Legitimate Web sites are increasingly becoming unwitting sources of 
malware. Security experts report that Expedia.com and Rhapsody.com today 
have been serving up banner ads that attempt to get visitors to download 
fake antispyware, while embassy Web sites in Ukraine and Russia have 
also been spewing out attack code this week.

"Expedia and Rhapsody are both serving up Shockwave ads with malicious 
code," says Jamz Yaneza, research project manager at Trend Micro, which 
has shared its findings with both online e-commerce companies.

At Expedia.com, a banner with malware dubbed SNF_ADHIJACK.A has tried to 
direct anyone who clicks on it to a site to install a Trojan called 
TROJ_GIDA.A, Yaneza says.

"These Shockwave banner ads being served are malicious," says Yaneza, 
who notes that the content banner may appear to be from a legitimate 
source. (Learn more about antispyware products in our Antispyware 
Buyer's Guide.)

Earlier this week, the Web sites for the Embassy of the Ukraine in 
Lithuania, the Embassy of the Netherlands in Russia, and the Ministry of 
Foreign Affairs for the country of Georgia were all found to be 
compromised and serving up attack code to visitors.

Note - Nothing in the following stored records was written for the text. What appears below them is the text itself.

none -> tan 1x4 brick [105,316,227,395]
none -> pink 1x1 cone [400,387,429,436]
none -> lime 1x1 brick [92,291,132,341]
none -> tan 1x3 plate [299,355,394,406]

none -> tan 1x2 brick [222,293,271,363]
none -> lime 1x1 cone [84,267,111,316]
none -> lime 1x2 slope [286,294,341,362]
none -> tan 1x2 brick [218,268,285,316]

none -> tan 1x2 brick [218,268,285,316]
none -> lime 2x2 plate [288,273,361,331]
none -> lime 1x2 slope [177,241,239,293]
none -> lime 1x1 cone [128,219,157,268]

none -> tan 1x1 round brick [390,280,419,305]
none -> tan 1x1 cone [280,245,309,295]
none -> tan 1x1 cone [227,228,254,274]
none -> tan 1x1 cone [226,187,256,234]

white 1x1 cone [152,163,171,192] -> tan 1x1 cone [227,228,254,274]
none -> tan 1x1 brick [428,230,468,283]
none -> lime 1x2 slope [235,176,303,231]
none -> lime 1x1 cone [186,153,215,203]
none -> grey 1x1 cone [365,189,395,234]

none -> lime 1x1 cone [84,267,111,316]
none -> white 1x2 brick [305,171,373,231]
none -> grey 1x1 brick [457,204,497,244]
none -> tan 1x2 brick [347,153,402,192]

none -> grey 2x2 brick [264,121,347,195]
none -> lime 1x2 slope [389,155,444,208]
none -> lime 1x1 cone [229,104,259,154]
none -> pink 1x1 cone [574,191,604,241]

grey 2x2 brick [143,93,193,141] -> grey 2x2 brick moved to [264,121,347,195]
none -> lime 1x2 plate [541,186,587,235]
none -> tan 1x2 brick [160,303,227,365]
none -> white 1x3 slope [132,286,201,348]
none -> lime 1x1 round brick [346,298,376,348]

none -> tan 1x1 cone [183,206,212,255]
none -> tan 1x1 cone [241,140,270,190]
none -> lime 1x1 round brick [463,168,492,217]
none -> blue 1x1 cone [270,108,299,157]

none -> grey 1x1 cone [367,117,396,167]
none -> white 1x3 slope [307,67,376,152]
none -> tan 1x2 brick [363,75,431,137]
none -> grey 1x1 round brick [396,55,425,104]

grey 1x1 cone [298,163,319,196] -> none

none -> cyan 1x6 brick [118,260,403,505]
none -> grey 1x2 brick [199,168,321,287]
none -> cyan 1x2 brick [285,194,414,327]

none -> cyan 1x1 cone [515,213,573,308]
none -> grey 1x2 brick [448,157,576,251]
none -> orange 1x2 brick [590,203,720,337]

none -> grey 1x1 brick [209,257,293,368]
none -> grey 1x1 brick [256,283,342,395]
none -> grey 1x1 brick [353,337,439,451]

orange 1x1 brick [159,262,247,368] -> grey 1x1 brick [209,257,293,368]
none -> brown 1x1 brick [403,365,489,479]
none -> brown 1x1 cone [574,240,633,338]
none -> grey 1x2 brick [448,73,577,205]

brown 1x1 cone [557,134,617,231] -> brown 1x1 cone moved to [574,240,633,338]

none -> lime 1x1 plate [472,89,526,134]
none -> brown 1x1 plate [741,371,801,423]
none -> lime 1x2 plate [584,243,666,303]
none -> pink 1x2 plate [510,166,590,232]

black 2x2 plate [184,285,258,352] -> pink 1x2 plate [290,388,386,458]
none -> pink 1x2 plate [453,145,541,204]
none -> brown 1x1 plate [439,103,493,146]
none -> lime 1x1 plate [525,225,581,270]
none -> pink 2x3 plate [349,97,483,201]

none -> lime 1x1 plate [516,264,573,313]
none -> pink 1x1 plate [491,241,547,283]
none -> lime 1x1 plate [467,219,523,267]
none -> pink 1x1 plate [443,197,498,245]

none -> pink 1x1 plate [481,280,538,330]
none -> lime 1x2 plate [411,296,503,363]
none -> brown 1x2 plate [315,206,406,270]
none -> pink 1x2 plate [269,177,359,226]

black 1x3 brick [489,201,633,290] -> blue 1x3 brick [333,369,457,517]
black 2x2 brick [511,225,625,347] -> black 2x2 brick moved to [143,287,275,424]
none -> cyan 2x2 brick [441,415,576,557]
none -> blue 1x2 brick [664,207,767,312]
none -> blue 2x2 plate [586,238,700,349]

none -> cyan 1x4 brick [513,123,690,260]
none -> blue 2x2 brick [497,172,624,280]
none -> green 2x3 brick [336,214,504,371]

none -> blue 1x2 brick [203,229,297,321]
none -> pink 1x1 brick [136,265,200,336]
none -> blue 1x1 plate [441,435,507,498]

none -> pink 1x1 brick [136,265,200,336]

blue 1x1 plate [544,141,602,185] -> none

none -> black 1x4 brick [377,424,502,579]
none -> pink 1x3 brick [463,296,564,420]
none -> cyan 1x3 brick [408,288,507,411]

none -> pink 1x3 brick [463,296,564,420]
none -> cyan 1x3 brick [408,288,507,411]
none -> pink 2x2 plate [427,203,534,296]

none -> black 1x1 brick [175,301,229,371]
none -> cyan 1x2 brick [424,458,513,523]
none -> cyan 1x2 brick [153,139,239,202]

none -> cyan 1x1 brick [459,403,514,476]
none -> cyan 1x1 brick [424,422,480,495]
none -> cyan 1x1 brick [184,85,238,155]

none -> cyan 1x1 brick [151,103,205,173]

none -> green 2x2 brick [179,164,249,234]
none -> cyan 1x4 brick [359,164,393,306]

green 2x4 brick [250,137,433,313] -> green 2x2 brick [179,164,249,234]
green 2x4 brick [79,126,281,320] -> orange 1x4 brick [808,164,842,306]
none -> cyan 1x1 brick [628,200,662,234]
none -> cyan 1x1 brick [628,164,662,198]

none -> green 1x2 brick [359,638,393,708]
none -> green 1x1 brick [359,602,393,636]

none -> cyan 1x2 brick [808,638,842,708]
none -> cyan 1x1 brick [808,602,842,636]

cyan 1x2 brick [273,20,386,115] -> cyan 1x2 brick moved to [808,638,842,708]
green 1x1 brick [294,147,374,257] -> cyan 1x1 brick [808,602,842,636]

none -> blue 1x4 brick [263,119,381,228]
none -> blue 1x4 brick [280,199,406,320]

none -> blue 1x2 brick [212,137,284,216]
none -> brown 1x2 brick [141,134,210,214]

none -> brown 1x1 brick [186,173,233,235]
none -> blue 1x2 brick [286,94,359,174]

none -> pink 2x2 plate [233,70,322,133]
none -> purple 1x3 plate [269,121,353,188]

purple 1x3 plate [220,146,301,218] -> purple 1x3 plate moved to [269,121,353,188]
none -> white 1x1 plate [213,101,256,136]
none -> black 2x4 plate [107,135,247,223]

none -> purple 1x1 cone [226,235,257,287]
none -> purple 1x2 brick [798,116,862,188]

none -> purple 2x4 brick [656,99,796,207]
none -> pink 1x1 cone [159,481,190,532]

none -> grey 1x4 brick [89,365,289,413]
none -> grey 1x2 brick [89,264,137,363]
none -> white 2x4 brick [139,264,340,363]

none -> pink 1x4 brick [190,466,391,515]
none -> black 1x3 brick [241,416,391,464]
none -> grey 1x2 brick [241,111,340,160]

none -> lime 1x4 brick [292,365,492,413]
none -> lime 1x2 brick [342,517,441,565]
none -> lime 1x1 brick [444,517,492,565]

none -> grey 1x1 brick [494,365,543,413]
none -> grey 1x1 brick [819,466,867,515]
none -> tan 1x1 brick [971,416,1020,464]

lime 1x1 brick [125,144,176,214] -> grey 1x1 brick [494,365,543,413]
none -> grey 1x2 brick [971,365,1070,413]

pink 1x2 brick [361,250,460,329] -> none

"We know these Web sites have been compromised," says Ofer Elzam, 
director of product management for Aladdin Knowledge Systems' eSafe 
division. "They're trying to infect the visitor's PC to turn it into a 
proxy using an iFrame exploit."

Elzam says Alladin Knowledge Systems has submitted its findings to these 
embassies. He notes the type of attack used against these Web sites 
bears some similarity to the well-known Alicia Keyes MySpace compromise.

A report recently published by WebSense addresses the issue of 
legitimate sites being hacked and turned into malware-emitting sites. 
The WebSense report claims that 51% of sites it classified as malicious 
in the second half of 2007 had been compromised by attack code. The 
remaining 49% were intentionally designed to propagate malware.